Amber Bukowski leans into Melanie McIntyre’s car to give her a flu shot. She’s wearing lavender gloves and has a small bandage ready.
Bukowski counts down and quickly empties the syringe in McIntyre’s arm while a Yukon Kuskokwim Health Center employee observes.
“It’s like a mosquito bite or like a little pinch, that’s all,” McIntyre said, leaning back to let her kids know how it went — they’re next.
This is one of many flu shots Bukowski will give today. She’s working the drive-through clinic on a frosty Saturday morning as part of the clinical hours towards her nursing degree from the Kuskokwim campus of the University of Alaska Fairbanks.
She and the three other students in her cohort are part of the long-term solution to the state’s dire need for nurses — specifically, Alaska-trained nurses who intend to work in the state. Alaska is increasingly reliant on out-of-state health care workers — an expensive, short-term fix to a longstanding problem. The nursing program at the Kuskokwim campus isn’t huge, but it is putting four new nurses directly into the Bethel community this year.
Bukowski isn’t new to patient care, though. She got her start in Chevak, where she’s from originally.
“I started out as a health aide in the village clinics and transferred over to be a supervisor and took classes part time and then ended up in the nursing program,” she said.
Previous experience in health care isn’t required to start the degree program. The campus in Bethel offers pre-nursing courses, too.
Bukowski and the other three students in her cohort will take the test to become fully certified nurses after they pass their exams this December.
“It’s a lot of info,” Bukowski said. “A lot of hard work and dedication. But anybody can do it.”
Her classmate Michael Vicente worked as a public health official for the hospital in Bethel until he started the nursing program two years ago.
“I just felt like I’d been called to nursing,” he said. “This is the next step into working closer with the community on a one-on-one basis instead of community wide.”
Twyla Elhardt teaches the nurses-to-be.
“We have a huge shortage of health care workers here,” she said.
Elhardt came to Bethel as a nurse in 2015, then became a nursing instructor a couple of years ago. She said that’s because she has a passion for seeing students from the region learn to take care of its residents.

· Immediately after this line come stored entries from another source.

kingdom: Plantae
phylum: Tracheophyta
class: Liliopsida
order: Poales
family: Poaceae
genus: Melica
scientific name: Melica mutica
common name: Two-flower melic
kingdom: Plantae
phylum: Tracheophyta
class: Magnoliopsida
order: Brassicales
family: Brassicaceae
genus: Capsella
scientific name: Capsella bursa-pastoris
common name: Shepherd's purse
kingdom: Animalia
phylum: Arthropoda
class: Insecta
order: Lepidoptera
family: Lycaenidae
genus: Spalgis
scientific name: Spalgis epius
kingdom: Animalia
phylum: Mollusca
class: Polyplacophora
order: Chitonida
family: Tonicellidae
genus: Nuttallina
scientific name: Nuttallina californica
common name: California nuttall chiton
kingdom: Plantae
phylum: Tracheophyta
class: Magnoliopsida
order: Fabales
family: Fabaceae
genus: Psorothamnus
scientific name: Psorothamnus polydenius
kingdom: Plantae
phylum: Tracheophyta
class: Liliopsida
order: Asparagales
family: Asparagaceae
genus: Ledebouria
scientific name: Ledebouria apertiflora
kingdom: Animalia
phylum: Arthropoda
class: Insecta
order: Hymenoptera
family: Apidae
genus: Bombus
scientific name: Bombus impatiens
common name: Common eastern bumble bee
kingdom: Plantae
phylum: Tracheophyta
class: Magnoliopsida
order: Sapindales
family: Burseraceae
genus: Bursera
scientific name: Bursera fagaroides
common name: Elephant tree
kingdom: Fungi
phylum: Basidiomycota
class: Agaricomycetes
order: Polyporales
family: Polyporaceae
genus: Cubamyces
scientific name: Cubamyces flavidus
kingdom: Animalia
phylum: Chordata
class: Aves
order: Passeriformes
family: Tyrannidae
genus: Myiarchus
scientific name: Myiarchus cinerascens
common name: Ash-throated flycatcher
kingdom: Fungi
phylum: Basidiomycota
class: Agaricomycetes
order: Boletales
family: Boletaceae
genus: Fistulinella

“I get to see elders cared for by nursing students who are from the same village. And it’s a beautiful thing,” Elhardt said. “I’d love to see that increase.”
She said local nurses break down barriers to care because they understand where their patients are coming from.
“If they want to be here for the long haul, I think you just have an amazing investment, not just in direct patient care, but into the whole health care system,” she said.